[Exercise task]
Nothing may be dropped or altered: reproduce all the data.

─── Extracted information

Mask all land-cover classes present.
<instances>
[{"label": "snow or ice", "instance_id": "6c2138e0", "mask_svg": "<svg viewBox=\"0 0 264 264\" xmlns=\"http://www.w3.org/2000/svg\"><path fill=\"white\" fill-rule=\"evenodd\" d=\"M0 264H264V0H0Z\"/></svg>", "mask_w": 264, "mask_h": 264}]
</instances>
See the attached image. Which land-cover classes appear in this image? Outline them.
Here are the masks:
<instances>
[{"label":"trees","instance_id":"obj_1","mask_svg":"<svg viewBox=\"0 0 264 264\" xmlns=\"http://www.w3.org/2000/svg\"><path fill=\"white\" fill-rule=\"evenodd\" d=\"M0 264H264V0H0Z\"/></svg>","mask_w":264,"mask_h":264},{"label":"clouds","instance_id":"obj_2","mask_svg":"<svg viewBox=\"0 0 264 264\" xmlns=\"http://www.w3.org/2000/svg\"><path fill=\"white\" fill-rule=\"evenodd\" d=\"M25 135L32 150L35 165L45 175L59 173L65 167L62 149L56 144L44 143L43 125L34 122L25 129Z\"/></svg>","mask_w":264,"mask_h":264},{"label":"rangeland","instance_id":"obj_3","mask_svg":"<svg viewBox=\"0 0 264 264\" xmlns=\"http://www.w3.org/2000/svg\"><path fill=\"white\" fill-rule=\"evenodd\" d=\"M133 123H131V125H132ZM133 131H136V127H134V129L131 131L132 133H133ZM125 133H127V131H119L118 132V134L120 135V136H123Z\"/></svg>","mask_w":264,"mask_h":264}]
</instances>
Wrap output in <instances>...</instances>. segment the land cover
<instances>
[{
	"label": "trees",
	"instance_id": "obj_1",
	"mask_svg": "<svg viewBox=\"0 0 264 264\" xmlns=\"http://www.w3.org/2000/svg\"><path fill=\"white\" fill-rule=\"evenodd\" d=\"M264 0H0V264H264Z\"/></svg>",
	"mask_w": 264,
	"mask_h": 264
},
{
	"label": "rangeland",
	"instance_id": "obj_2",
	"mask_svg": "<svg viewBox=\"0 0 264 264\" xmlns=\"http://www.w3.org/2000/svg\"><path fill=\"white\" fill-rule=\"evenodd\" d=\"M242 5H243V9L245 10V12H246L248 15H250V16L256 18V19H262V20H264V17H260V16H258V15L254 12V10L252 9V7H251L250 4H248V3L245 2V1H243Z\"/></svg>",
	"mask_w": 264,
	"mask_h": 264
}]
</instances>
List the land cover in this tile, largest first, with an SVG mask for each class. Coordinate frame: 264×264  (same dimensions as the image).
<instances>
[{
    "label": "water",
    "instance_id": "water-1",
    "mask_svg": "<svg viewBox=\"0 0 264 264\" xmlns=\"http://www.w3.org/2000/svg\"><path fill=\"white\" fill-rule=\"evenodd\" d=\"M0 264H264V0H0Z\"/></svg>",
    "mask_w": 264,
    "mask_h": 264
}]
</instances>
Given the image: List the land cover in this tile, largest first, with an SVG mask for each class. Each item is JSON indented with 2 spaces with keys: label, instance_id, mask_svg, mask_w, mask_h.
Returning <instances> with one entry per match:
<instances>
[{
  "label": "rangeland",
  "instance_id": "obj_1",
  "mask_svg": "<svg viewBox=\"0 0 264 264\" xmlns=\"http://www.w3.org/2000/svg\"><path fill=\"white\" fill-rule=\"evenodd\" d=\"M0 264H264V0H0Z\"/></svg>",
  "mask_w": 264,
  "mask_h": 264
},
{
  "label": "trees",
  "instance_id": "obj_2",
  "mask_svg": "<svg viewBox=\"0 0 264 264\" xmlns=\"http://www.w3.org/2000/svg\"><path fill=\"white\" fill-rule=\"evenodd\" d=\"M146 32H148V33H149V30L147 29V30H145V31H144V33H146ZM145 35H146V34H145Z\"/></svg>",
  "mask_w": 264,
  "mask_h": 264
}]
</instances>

──────

[Task response]
Mask all land-cover classes present.
<instances>
[{"label": "snow or ice", "instance_id": "6c2138e0", "mask_svg": "<svg viewBox=\"0 0 264 264\" xmlns=\"http://www.w3.org/2000/svg\"><path fill=\"white\" fill-rule=\"evenodd\" d=\"M0 264H264V0H0Z\"/></svg>", "mask_w": 264, "mask_h": 264}]
</instances>
See the attached image. Which land-cover classes appear in this image? Outline them.
Here are the masks:
<instances>
[{"label":"trees","instance_id":"obj_1","mask_svg":"<svg viewBox=\"0 0 264 264\" xmlns=\"http://www.w3.org/2000/svg\"><path fill=\"white\" fill-rule=\"evenodd\" d=\"M0 264H264V0H0Z\"/></svg>","mask_w":264,"mask_h":264},{"label":"clouds","instance_id":"obj_2","mask_svg":"<svg viewBox=\"0 0 264 264\" xmlns=\"http://www.w3.org/2000/svg\"><path fill=\"white\" fill-rule=\"evenodd\" d=\"M25 135L32 150L35 165L45 175L59 173L65 167L62 149L56 144L44 143L43 125L34 122L25 129Z\"/></svg>","mask_w":264,"mask_h":264},{"label":"rangeland","instance_id":"obj_3","mask_svg":"<svg viewBox=\"0 0 264 264\" xmlns=\"http://www.w3.org/2000/svg\"><path fill=\"white\" fill-rule=\"evenodd\" d=\"M133 123H131V125H132ZM133 131H136V127H134V129L131 131L132 133H133ZM125 133H127V131H119L118 132V134L120 135V136H123Z\"/></svg>","mask_w":264,"mask_h":264}]
</instances>
Wrap output in <instances>...</instances>. segment the land cover
<instances>
[{
	"label": "trees",
	"instance_id": "obj_1",
	"mask_svg": "<svg viewBox=\"0 0 264 264\" xmlns=\"http://www.w3.org/2000/svg\"><path fill=\"white\" fill-rule=\"evenodd\" d=\"M264 0H0V264H264Z\"/></svg>",
	"mask_w": 264,
	"mask_h": 264
},
{
	"label": "rangeland",
	"instance_id": "obj_2",
	"mask_svg": "<svg viewBox=\"0 0 264 264\" xmlns=\"http://www.w3.org/2000/svg\"><path fill=\"white\" fill-rule=\"evenodd\" d=\"M242 5H243V9L245 10V12H246L248 15H250V16L256 18V19H262V20H264V17H260V16H258V15L254 12V10L252 9V7H251L250 4H248V3L245 2V1H243Z\"/></svg>",
	"mask_w": 264,
	"mask_h": 264
}]
</instances>
List the land cover in this tile, largest first, with an SVG mask for each class. Coordinate frame: 264×264  (same dimensions as the image).
<instances>
[{
    "label": "water",
    "instance_id": "water-1",
    "mask_svg": "<svg viewBox=\"0 0 264 264\" xmlns=\"http://www.w3.org/2000/svg\"><path fill=\"white\" fill-rule=\"evenodd\" d=\"M0 264H264V0H0Z\"/></svg>",
    "mask_w": 264,
    "mask_h": 264
}]
</instances>
Given the image: List the land cover in this tile, largest first, with an SVG mask for each class. Each item is JSON indented with 2 spaces with keys: label, instance_id, mask_svg, mask_w, mask_h.
Returning <instances> with one entry per match:
<instances>
[{
  "label": "rangeland",
  "instance_id": "obj_1",
  "mask_svg": "<svg viewBox=\"0 0 264 264\" xmlns=\"http://www.w3.org/2000/svg\"><path fill=\"white\" fill-rule=\"evenodd\" d=\"M0 264H264V0H0Z\"/></svg>",
  "mask_w": 264,
  "mask_h": 264
},
{
  "label": "trees",
  "instance_id": "obj_2",
  "mask_svg": "<svg viewBox=\"0 0 264 264\" xmlns=\"http://www.w3.org/2000/svg\"><path fill=\"white\" fill-rule=\"evenodd\" d=\"M146 32H148V33H149V30L147 29V30H145V31H144V33H146ZM145 35H146V34H145Z\"/></svg>",
  "mask_w": 264,
  "mask_h": 264
}]
</instances>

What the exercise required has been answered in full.